Paper long abstract:
The focus on centralised elite bargains in discussions of statebuilding, political settlements and post-war transition often overlooks the multi-layered bargaining that shapes sub-national settlements. A deeper look at the ongoing consolidation of Ethiopia's transition since the 1991 overthrow of the Derg government, reveals distinct political unsettlement at its margins. The Somali Regional State (SRS) of Ethiopia (also known as Ogaden region) has experienced ongoing insurgent conflict alongside increased administrative decentralisation, increased fiscal transfers and regional development programmes, and the growth of local governance structures under successive regional executives, which have been largely maintained and restrained by the federal government and its agencies.

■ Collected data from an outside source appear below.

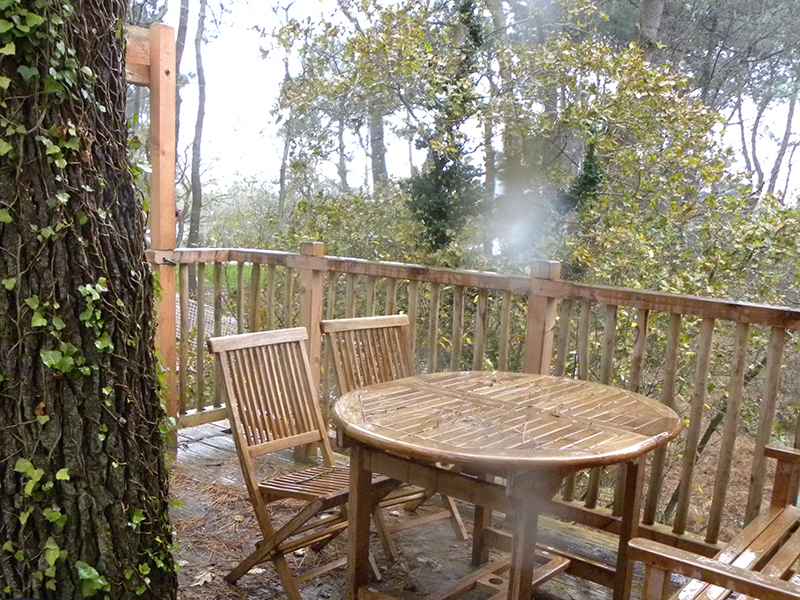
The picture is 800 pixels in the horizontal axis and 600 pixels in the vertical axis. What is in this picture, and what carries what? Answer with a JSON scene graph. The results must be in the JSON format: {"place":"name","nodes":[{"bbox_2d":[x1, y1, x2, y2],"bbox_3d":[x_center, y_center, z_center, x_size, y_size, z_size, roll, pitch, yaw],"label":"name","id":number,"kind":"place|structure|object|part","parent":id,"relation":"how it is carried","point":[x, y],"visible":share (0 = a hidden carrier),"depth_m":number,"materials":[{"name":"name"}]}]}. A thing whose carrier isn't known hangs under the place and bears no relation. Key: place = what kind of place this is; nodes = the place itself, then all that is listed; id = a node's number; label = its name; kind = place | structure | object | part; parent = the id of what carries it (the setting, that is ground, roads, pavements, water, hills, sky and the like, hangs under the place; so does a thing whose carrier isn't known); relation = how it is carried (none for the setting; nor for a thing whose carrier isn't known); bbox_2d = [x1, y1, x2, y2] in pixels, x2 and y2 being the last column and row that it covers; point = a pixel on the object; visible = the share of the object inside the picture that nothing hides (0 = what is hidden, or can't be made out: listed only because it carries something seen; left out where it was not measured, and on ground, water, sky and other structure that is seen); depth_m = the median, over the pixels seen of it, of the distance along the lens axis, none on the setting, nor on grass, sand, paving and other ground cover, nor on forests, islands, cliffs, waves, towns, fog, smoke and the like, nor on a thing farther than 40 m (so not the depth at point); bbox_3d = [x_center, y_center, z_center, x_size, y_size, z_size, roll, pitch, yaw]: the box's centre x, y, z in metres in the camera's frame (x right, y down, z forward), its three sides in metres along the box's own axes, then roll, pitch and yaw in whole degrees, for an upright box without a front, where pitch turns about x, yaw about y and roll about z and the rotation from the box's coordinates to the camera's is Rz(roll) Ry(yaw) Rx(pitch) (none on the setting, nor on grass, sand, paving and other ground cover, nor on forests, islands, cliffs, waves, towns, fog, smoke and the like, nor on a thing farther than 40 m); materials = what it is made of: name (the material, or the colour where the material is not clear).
{"place":"outdoors","nodes":[
{"label":"outdoors","id":0,"kind":"place"},
{"bbox_2d":[174,261,263,304],"label":"lawn","id":1,"kind":"structure","parent":0,"point":[232,276],"materials":[{"name":"green plant"}]},
{"bbox_2d":[143,0,799,200],"label":"sky","id":2,"kind":"structure","parent":0,"point":[496,140],"materials":[{"name":"white"}]},
{"bbox_2d":[151,420,799,599],"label":"wooden deck","id":3,"kind":"structure","parent":0,"point":[184,577],"materials":[{"name":"brown wood"}]},
{"bbox_2d":[0,0,177,599],"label":"tree trunk","id":4,"kind":"object","parent":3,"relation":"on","point":[151,399],"visible":0.93,"materials":[{"name":"brown"}]},
{"bbox_2d":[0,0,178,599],"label":"ivy","id":5,"kind":"object","parent":4,"relation":"attached to","point":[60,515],"visible":0.79,"depth_m":2.19,"materials":[{"name":"green plant"}]},
{"bbox_2d":[127,17,177,441],"bbox_3d":[-1.416,-0.626,4.114,0.289,2.279,0.633,12,16,38],"label":"wooden post","id":6,"kind":"object","parent":3,"relation":"on","point":[168,236],"visible":0.55,"depth_m":4.18,"materials":[{"name":"brown wood"}]},
{"bbox_2d":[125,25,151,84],"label":"wooden beam","id":7,"kind":"structure","parent":6,"relation":"attached to","point":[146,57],"depth_m":3.80,"materials":[{"name":"brown wood"}]},
{"bbox_2d":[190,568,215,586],"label":"dry leaf","id":8,"kind":"object","parent":3,"relation":"on","point":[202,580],"visible":0.9,"depth_m":3.07,"materials":[{"name":"beige plant"}]},
{"bbox_2d":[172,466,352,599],"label":"pine needles","id":9,"kind":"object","parent":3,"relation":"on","point":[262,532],"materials":[{"name":"brown plant"}]},
{"bbox_2d":[208,324,392,599],"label":"folding chair","id":10,"kind":"object","parent":3,"relation":"on","point":[234,414],"visible":0.84,"depth_m":2.94,"materials":[{"name":"brown wood"}]},
{"label":"slatted seat","id":11,"kind":"part","parent":10,"relation":"part of","materials":[{"name":"brown wood"}]},
{"bbox_2d":[319,311,469,562],"bbox_3d":[0.020,0.305,3.352,0.455,0.970,0.559,-8,16,-39],"label":"folding chair","id":12,"kind":"object","parent":3,"relation":"on","point":[343,321],"visible":0.44,"depth_m":3.41,"materials":[{"name":"brown wood"}]},
{"bbox_2d":[161,245,799,565],"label":"wooden railing","id":13,"kind":"object","parent":3,"relation":"on","point":[559,281],"visible":0.65,"depth_m":3.71,"materials":[{"name":"brown wood"}]},
{"bbox_2d":[332,371,683,599],"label":"round table","id":14,"kind":"object","parent":3,"relation":"on","point":[509,587],"visible":0.99,"depth_m":2.55,"materials":[{"name":"brown wood"}]},
{"label":"table leg","id":15,"kind":"part","parent":14,"relation":"part of","materials":[{"name":"brown wood"}]},
{"label":"table leg","id":16,"kind":"part","parent":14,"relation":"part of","materials":[{"name":"brown wood"}]},
{"bbox_2d":[619,437,799,599],"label":"wooden bench","id":17,"kind":"object","parent":3,"relation":"on","point":[759,530],"visible":0.98,"depth_m":2.19,"materials":[{"name":"brown wood"}]},
{"label":"armrest","id":18,"kind":"part","parent":17,"relation":"part of","materials":[{"name":"brown wood"}]},
{"label":"armrest","id":19,"kind":"part","parent":17,"relation":"part of","materials":[{"name":"brown wood"}]},
{"bbox_2d":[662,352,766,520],"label":"branch","id":20,"kind":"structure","parent":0,"point":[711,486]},
{"label":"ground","id":21,"kind":"structure","parent":0},
{"bbox_2d":[172,0,190,243],"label":"tree","id":22,"kind":"object","parent":21,"relation":"on","point":[181,21],"visible":0.56,"depth_m":14.85,"materials":[{"name":"brown"}]},
{"bbox_2d":[187,0,210,247],"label":"tree","id":23,"kind":"object","parent":21,"relation":"on","point":[199,111],"visible":0.91,"depth_m":15.62,"materials":[{"name":"brown"}]},
{"bbox_2d":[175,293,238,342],"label":"wire fence","id":24,"kind":"object","parent":21,"relation":"on","point":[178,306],"visible":0.22,"depth_m":8.93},
{"bbox_2d":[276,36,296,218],"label":"tree","id":25,"kind":"object","parent":21,"relation":"on","point":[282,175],"visible":0.61,"depth_m":19.43,"materials":[{"name":"plant"}]},
{"bbox_2d":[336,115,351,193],"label":"tree","id":26,"kind":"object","parent":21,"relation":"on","point":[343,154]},
{"bbox_2d":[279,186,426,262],"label":"shrub","id":27,"kind":"object","parent":21,"relation":"on","point":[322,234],"visible":0.41,"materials":[{"name":"green plant"}]},
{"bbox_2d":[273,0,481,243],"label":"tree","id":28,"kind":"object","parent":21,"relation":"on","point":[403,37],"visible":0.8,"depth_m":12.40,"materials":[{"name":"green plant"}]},
{"bbox_2d":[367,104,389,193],"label":"tree","id":29,"kind":"object","parent":21,"relation":"on","point":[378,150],"visible":0.32,"depth_m":15.40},
{"bbox_2d":[403,0,486,256],"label":"tree","id":30,"kind":"object","parent":21,"relation":"on","point":[443,163],"visible":0.68,"depth_m":9.61,"materials":[{"name":"green plant"}]},
{"bbox_2d":[479,0,507,213],"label":"tree","id":31,"kind":"object","parent":21,"relation":"on","point":[487,178],"visible":0.58,"depth_m":13.18,"materials":[{"name":"plant"}]},
{"bbox_2d":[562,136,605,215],"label":"tree","id":32,"kind":"object","parent":21,"relation":"on","point":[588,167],"visible":0.33,"depth_m":9.24,"materials":[{"name":"green plant"}]},
{"bbox_2d":[494,29,795,309],"bbox_3d":[2.705,-1.442,8.007,3.656,3.976,3.542,12,16,38],"label":"shrub","id":33,"kind":"object","parent":21,"relation":"on","point":[691,162],"visible":0.62,"depth_m":7.44,"materials":[{"name":"green plant"}]},
{"bbox_2d":[635,0,666,56],"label":"tree","id":34,"kind":"object","parent":21,"relation":"on","point":[651,21],"visible":0.23,"depth_m":11.76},
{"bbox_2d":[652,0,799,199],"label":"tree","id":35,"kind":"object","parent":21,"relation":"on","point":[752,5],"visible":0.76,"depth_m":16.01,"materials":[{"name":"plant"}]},
{"bbox_2d":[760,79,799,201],"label":"tree","id":36,"kind":"object","parent":21,"relation":"on","point":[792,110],"visible":0.53,"depth_m":23.55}
]}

The paper brings together research conducted in the region with practitioner peacebuilding experience to illustrate the spatial variation in transition processes where unsettlement and aspects of conflict, contestation and violence continue in Ethiopia's margins. In the case of the SRS, such dynamics are shaped by political bargains and priorities at the centre as well as the way in which both the centre and margin engage with regional Somali forces. The paper importantly traces the emergence of a regional presidency in 2010 which, demonstrating an unprecedented level of executive power and autonomy from Addis Ababa, has shifted centre-periphery relations from dependence to increasing symbiosis and elasticity. The paper concludes with a number of implications of the sustainability of this elasticity.
Paper short abstract:
This paper investigates the case of Palestinian citizens of Israel, an indigenous group living at the margins of Israeli space, as a means to spotlight the sub-national political settlements that form/are formed by relations between borderland communities and the state in which they are embedded.
Paper long abstract:
As a starting point, this paper shifts attention from borderlands that straddle national lines of sovereignty, to borderlands that map onto contested frontiers, within states. Building from the case of Palestinian citizens of Israel, an othered indigenous minority that lives at the edges of Israeli-Jewish space and society, it is concerned with the kinds of sub-national political settlements formed within 'internal borderlands', and between their leaders/elites and the state in which they are embedded. The case study spotlights two regions in Israel where its Palestinian citizens are concentrated and have anchored their political struggles: the Central Galilee in the north, where Palestinian citizens have produced an enclave of Palestinian politics, culture, language and institutions, in direct contravention to the state's logics of erasure and replacement; and the Naqab desert region in the south, where the state's Bedouin-Palestinian citizens have produced their own methods of spatial resiliency and resistance, vis a vis a spectrum of transfer policies. In both cases, we find examples of the borderland logics that produce difference, agency and distance, struggles, contestation and elite bargains that maintain them against erasure, and brokers that translate and navigate between these communities and the state. We also find the state working to integrate and discipline these spaces, whereas once it sought only to circumvent or exclude them. The paper will investigate how these ambiguous logics and practices maintain Palestinian-citizen borderlands in Israel, and how they extend (and possibly challenge) current thinking on political settlements and borderland dynamics.